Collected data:
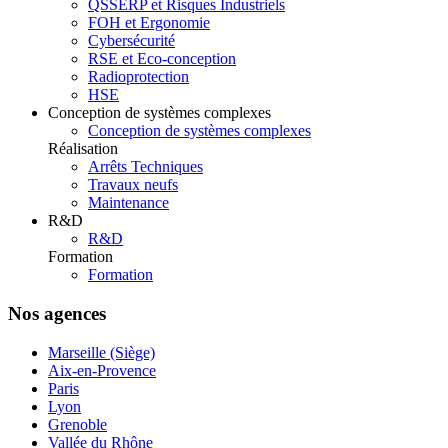
QSSERP et Risques Industriels
FOH et Ergonomie
Cybersécurité
RSE et Eco-conception
Radioprotection
HSE
Conception de systèmes complexes
Conception de systèmes complexes
Réalisation
Arrêts Techniques
Travaux neufs
Maintenance
R&D
R&D
Formation
Formation
Nos agences
Marseille (Siège)
Aix-en-Provence
Paris
Lyon
Grenoble
Vallée du Rhône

▶ WHAT TO PRODUCE: Please replace "Formation" with "Enseignement" throughout the text of the items, changing nothing else. Reproduce the text without the pictures.

▶ YOUR SOLUTION:
QSSERP et Risques Industriels
FOH et Ergonomie
Cybersécurité
RSE et Eco-conception
Radioprotection
HSE
Conception de systèmes complexes
Conception de systèmes complexes
Réalisation
Arrêts Techniques
Travaux neufs
Maintenance
R&D
R&D
Enseignement
Enseignement
Nos agences
Marseille (Siège)
Aix-en-Provence
Paris
Lyon
Grenoble
Vallée du Rhône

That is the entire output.